The reference to ‘computer tracking software’ was probably to a little-known feature of Word called ‘Track Changes’. Like several things in Microsoft, this does more than you might realize and much more than you might want. As one internet article puts it, ‘Accidentally sending personal information about yourself can cause embarrassing consequences.’

To which Akinola, Minns and others can only add, ‘Hear, hear!’ The good news for them is that many more Word documents floating around will suffer from the same problem. So if you’ve got a Word document sitting on your computer – no matter how far removed from the original author – that could show up the colour of someone’s underpants, now’s the time to get looking.

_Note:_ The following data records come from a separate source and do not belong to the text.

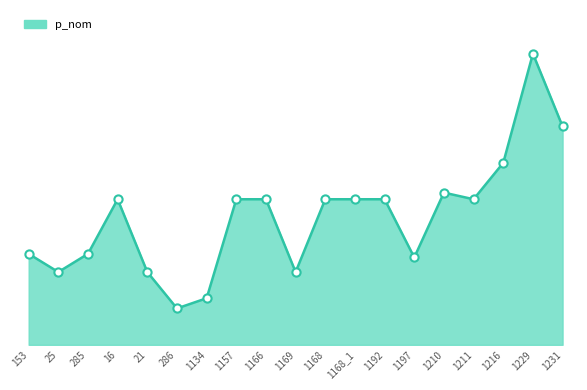

Which has a higher value, 1192 or 1216?

1216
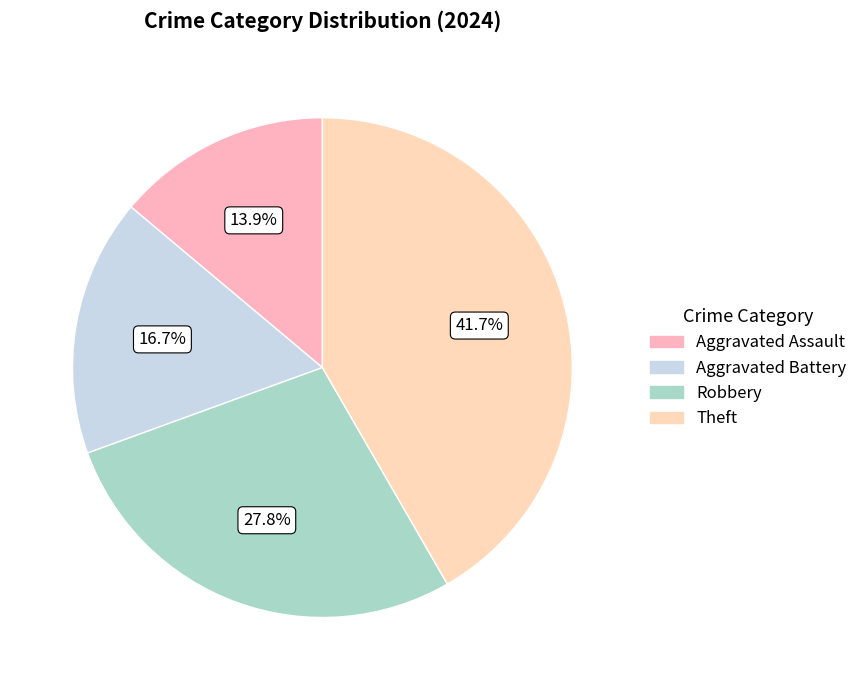

To the nearest percent, what is the difference between the largest and smallest slice percentages?

28%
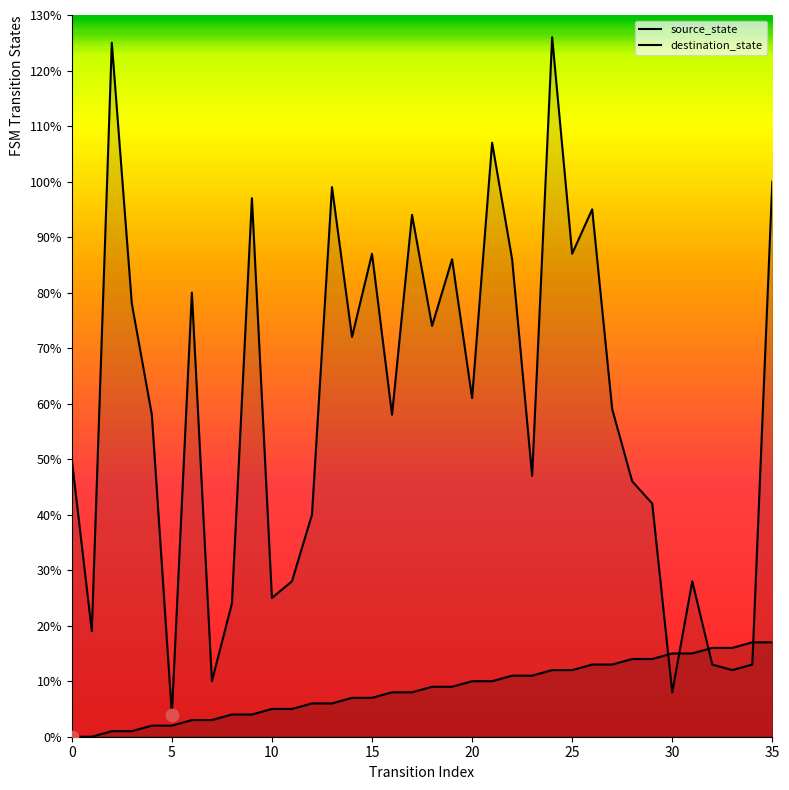

At how many categories does at least one series exceed 112?

2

Here, apparently, is how you get to see those embarrassing details (should they exist). On the toolbar, click >View, > Toolbars, > Reviewing. This then gives you access to a ‘Track Changes and Comments’ toolbar. You will need to familiarize yourself with this function in order to see all the details the document contains. The most important thing, of course, is to know how to get rid of this information; it does appear to be a bit fiddly.

You might have noticed I say ‘apparently’. This is because I do not use Microsoft Word, but have stuck with one of the original market leaders, namely Corel Corporation’s WordPerfect. As someone whose tombstone will not read, ‘I wish I’d spent more time on the computer,’ I would state categorically that I find this a far easier and more efficient programme than Word, which makes me spit chips every time I’m forced to work with it on someone else’s machine. And while it may still include so called metadata, at least it reminds you to look for it if it is there.

So, if you are a Word user, my thoughts go out to you. So, get panicking and scurrying, my little Microsoft friends.